Throughout the rapid rise in popularity of video games, there has consistently been staunch opposition that claims violent video games give rise to violence, despite increasing evidence stating otherwise.

Hoping to finally put the debate to rest, a ten-year study published in Cyberpsychology, Behavior, and Social Networking has now found no link between playing violent video games as a child and increased aggression in later years. Despite playing arguably one of the most controversial titles of all time – Grand Theft Auto (GTA) – at just 13 years old, the children that played for many hours showed no significant increase in aggression over those that played little or no hours when analyzed 10 years later.

The data backs up existing findings that violent tendencies likely don’t stem from violent video games, but it also provides insight into how many of the teens used games as a coping mechanism for mental health issues.

Writing about adolescents that played the most GTA when young, the authors explain how the teens may have used the games to distract themselves from ongoing issues, but that more detailed research would be needed to understand it.

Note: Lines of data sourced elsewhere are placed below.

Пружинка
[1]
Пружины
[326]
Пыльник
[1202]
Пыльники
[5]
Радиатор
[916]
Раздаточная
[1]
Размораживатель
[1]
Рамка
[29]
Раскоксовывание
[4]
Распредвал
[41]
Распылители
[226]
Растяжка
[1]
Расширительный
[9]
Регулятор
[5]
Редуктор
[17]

Discussing children who started their early adolescence with violent games, “This group displayed higher depressive symptoms during early adolescence but decreased anxiety. It is possible that this group was using violent video games to manage or cope with depressive symptoms,” the authors write.

“Previous researchers have shown that playing video games as a coping mechanism or distraction from mental health problems may be effective, although these studies have failed to consider the content of video games played.”

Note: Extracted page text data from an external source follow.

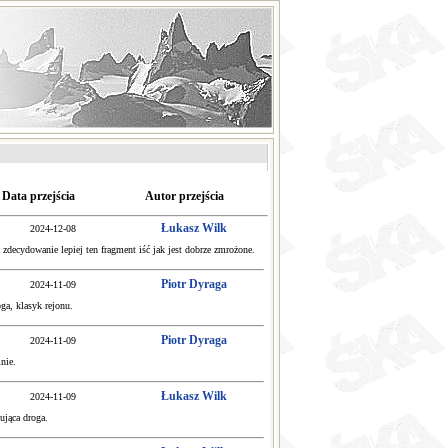
Data przejścia
Autor przejścia
Łukasz Wilk
2024-12-08
 zdecydowanie lepiej ten fragment iść jak jest dobrze zmrożone.
Piotr Dyraga
2024-11-09
ga, klasyk rejonu.
Piotr Dyraga
2024-11-09
nie.
Łukasz Wilk
2024-11-09
ująca droga.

Gamers of all ages are playing more video games than ever before. Twinsterphoto/Shutterstock.com

The study was a longitudinal study, which means the researchers repeatedly recorded the same variables over the 10-year study period. Longitudinal studies are ideal for this type of data, as the data looks at how the teens grow as a whole whilst playing games, and their game play time can be compared to their personality outcomes in later life. However, studies such as this require extensive trial periods, so are rare for video game research.

Involving 500 participants, the researchers recruited children with an average age of almost 14 years old, and completed questionnaires over the trial period to report the frequency of playing games. Each game was allocated a violence rating of 0-5, with 5 being the most violent. At the start and end of the trial period, the participants’ aggression was measured using a questionnaire, alongside measuring other factors such as anxiety, depression, and prosocial behavior (behavior that ‘benefits society as a whole’).

The results suggested that the teens followed one of three patterns of playing violent video games: group 1 played many hours early in life, but decreased sharply as they got older; group 2 played a moderate amount all the way through their teens and slightly increased play time as they entered adulthood; and group 3 (the largest group) played very little to start with but increased their play time as they got older. Despite playing a lot when young, the children in group 1 showed a strong decrease in game time, which the authors suggest may have involved an intervention from their carers, maybe affecting their outcome.

The children in group 1 with the most violent game time when young showed no significant difference in adulthood aggression to those that played very little. The moderate group, who played consistently throughout teens, showed the highest level of aggression. 

These findings suggest that playing violent video games early in development is a poor predictor of aggression in later life – although it is possible that sustained playing throughout early life could be linked to more aggression later on, this would need further study to verify.

Like all studies, there are limitations to the results. All the data was collected by self-reporting, which can have a degree of bias and may not be a true representation of their aggression and/or game time. However, with such a large number of participants over a long period, self-reporting remains the most viable option for these types of studies.